I have created a shared object and access it from two different program and measuring the time.
DATA array is the shared object between two processes.<
I my opinion we can't predict the cache behavior as per your case.
It also depends upon your H/W which, you have not mentioned (like how many CPU cores(physical or logical) are present).
We can't say that program_2 will be scheduled on the same core and just after program_1 because it totally depends upon OS scheduler. So program_2 may use cache filled by program_1 or not.
It's possible that the cache is flushed out due to some other program which was scheduled just after program_1.
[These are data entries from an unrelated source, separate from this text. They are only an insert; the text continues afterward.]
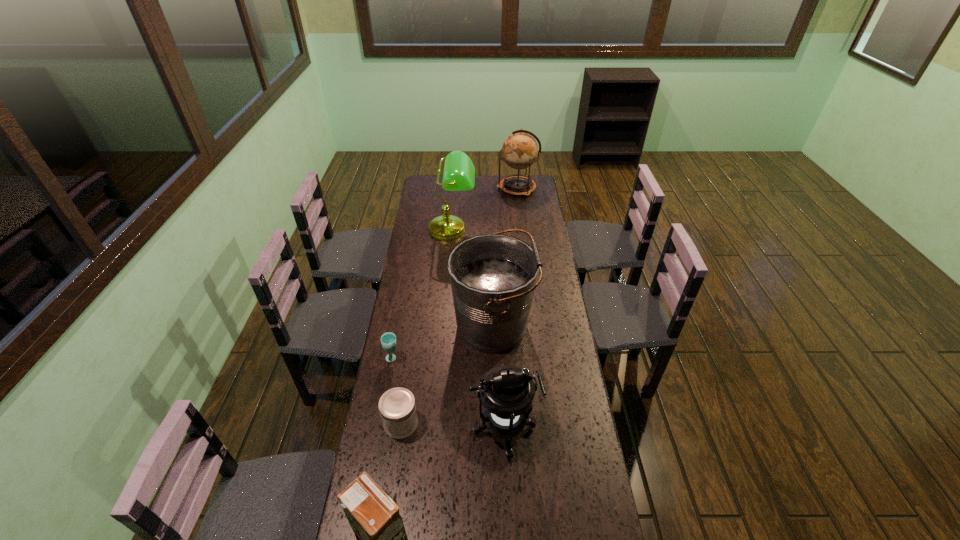
Where is `object that is at the far right corner`? object that is at the far right corner is located at coordinates (519, 150).

In the image, there is a desktop. What are the coordinates of `vacant space at the far edge` in the screenshot? It's located at (495, 194).

The width and height of the screenshot is (960, 540). In the image, there is a desktop. In order to click on vacant area at the left edge in this screenshot , I will do `click(444, 197)`.

Identify the location of free space at the right edge. Image resolution: width=960 pixels, height=540 pixels. (562, 416).

The image size is (960, 540). In the image, there is a desktop. Identify the location of free space at the far left corner. (428, 183).

This screenshot has width=960, height=540. I want to click on unoccupied position between the jar and the lantern, so click(453, 427).

Where is `empty space that is in between the jar and the bucket`? The height and width of the screenshot is (540, 960). empty space that is in between the jar and the bucket is located at coordinates (446, 375).

Where is `the fourth closest object to the glass`? The image size is (960, 540). the fourth closest object to the glass is located at coordinates (373, 516).

Identify which object is located as the fifth nearest to the globe. Please provide its 2D coordinates. Your answer should be formatted as a tuple, i.e. [(x, y)], where the tuple contains the x and y coordinates of a point satisfying the conditions above.

[(397, 407)]

This screenshot has width=960, height=540. I want to click on free space that satisfies the following two spatial constraints: 1. on the front side of the lantern; 2. on the right side of the glass, so click(x=379, y=430).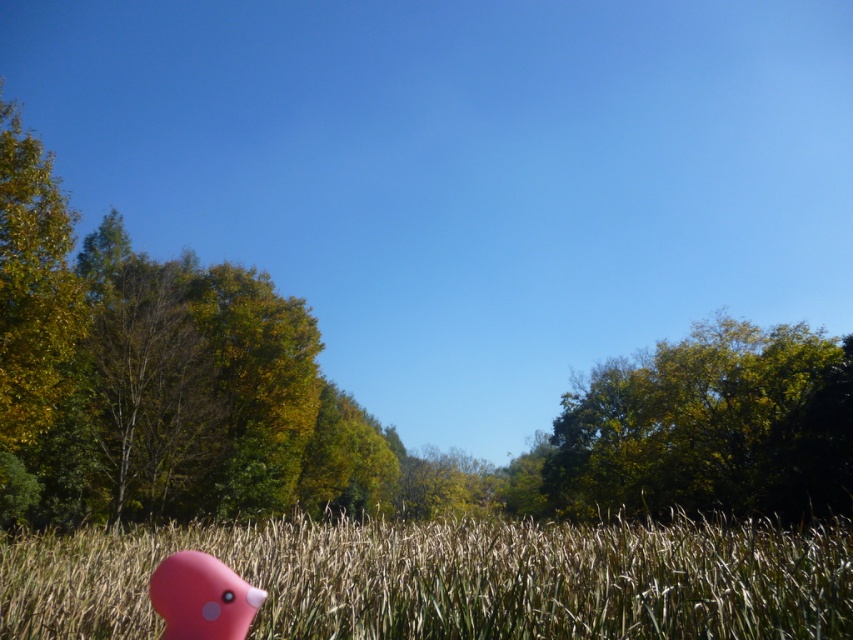
Question: Does grassy field at lower center lie behind pink rubber duck at lower left?

Choices:
 (A) yes
 (B) no

Answer: (A)

Question: Based on their relative distances, which object is nearer to the pink rubber duck at lower left?

Choices:
 (A) grassy field at lower center
 (B) green leafy tree at upper right

Answer: (A)

Question: Which of the following is the closest to the observer?

Choices:
 (A) green leafy tree at upper right
 (B) grassy field at lower center
 (C) pink rubber duck at lower left

Answer: (C)

Question: Does grassy field at lower center lie in front of green leafy tree at upper right?

Choices:
 (A) yes
 (B) no

Answer: (A)

Question: Which point is closer to the camera?

Choices:
 (A) (572, 404)
 (B) (521, 579)

Answer: (B)

Question: Is green leafy tree at upper right closer to the viewer compared to pink rubber duck at lower left?

Choices:
 (A) yes
 (B) no

Answer: (B)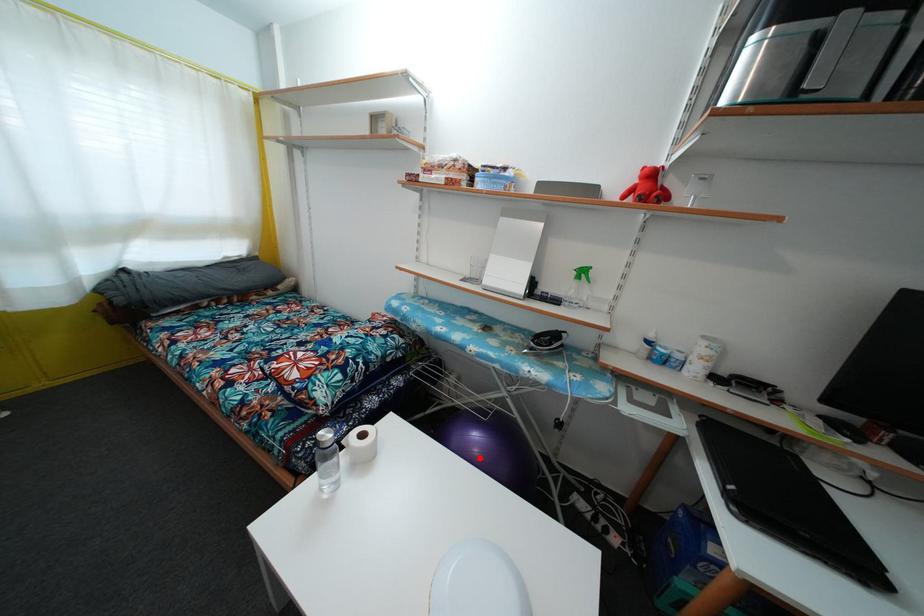
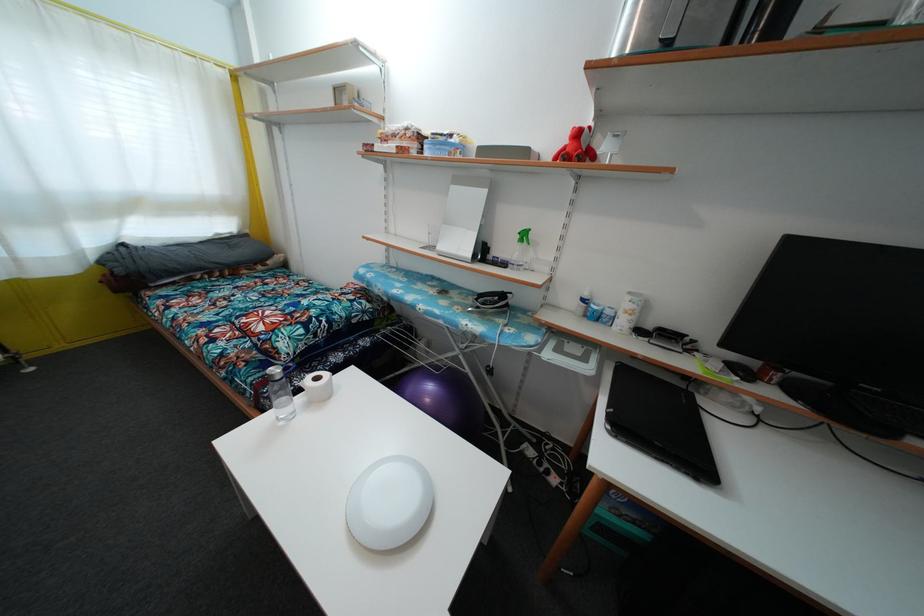
Question: I am providing you with two images of the same scene from different viewpoints. Image1 has a red point marked. In image2, the corresponding 3D location appears at what relative position? Reply with the corresponding letter.

Choices:
 (A) Closer
 (B) Farther

Answer: (A)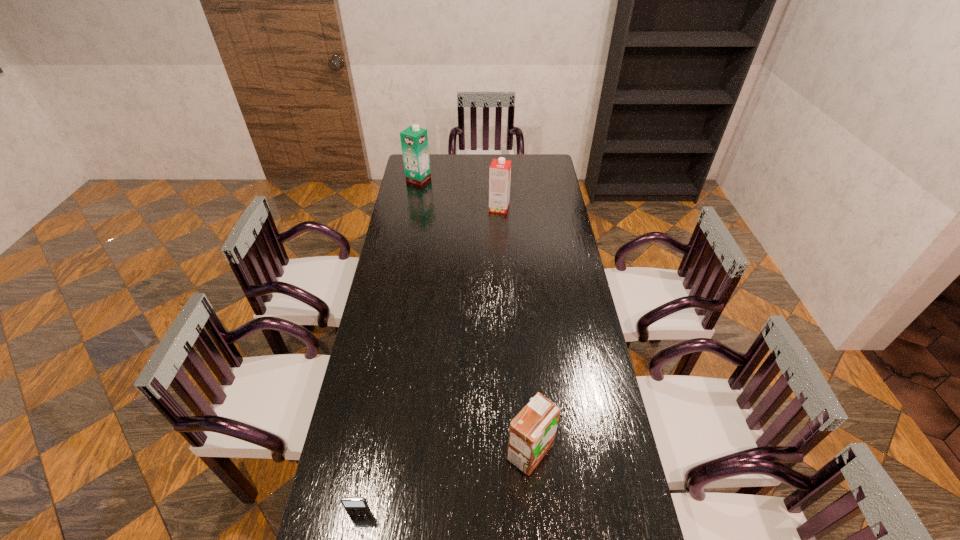
The image size is (960, 540). Find the location of `free spot located 0.340m on the straw side of the third farthest object`. free spot located 0.340m on the straw side of the third farthest object is located at coordinates (391, 452).

Image resolution: width=960 pixels, height=540 pixels. Find the location of `free space located 0.280m on the straw side of the third farthest object`. free space located 0.280m on the straw side of the third farthest object is located at coordinates (411, 452).

Where is `object that is at the far edge`? Image resolution: width=960 pixels, height=540 pixels. object that is at the far edge is located at coordinates (414, 140).

Where is `carton that is at the left edge`? The width and height of the screenshot is (960, 540). carton that is at the left edge is located at coordinates (414, 140).

Locate an element on the screen. iPod situated at the left edge is located at coordinates (353, 505).

The width and height of the screenshot is (960, 540). Identify the location of object located at the far left corner. (414, 140).

You are a GUI agent. You are given a task and a screenshot of the screen. Output one action in this format:
    pyautogui.click(x=<x>, y=<y>)
    Task: Click on the vacant space at the far edge of the desktop
    The width and height of the screenshot is (960, 540).
    Given the screenshot: What is the action you would take?
    pyautogui.click(x=480, y=160)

You didn't describe exactly how you run the different versions (different processes?), but assuming they're sequential - It is possible that you're seeing the affect of sleep()
It depends of course on the exact implementation and HW, but it's very likely to send your CPU into some power-saving/sleep state (that's what it's designed for). If that's the case, then the core caches will have to be flushed as part of the process, and you'll wake-up with cold caches. The whie loop on the other hand is intended to do a busy wait loop while grinding your CPU and keeping it alive (along with the caches), unless you happen to get a context switch along the way.
The exact details would again depend on implementation, on x86 you can use inline assembly to invoke monitor+mwait instructions that allow you to specify the exact C-state depth you want to achieve. The deeper it is, the more caches will get closed (mostly relevant for the L3).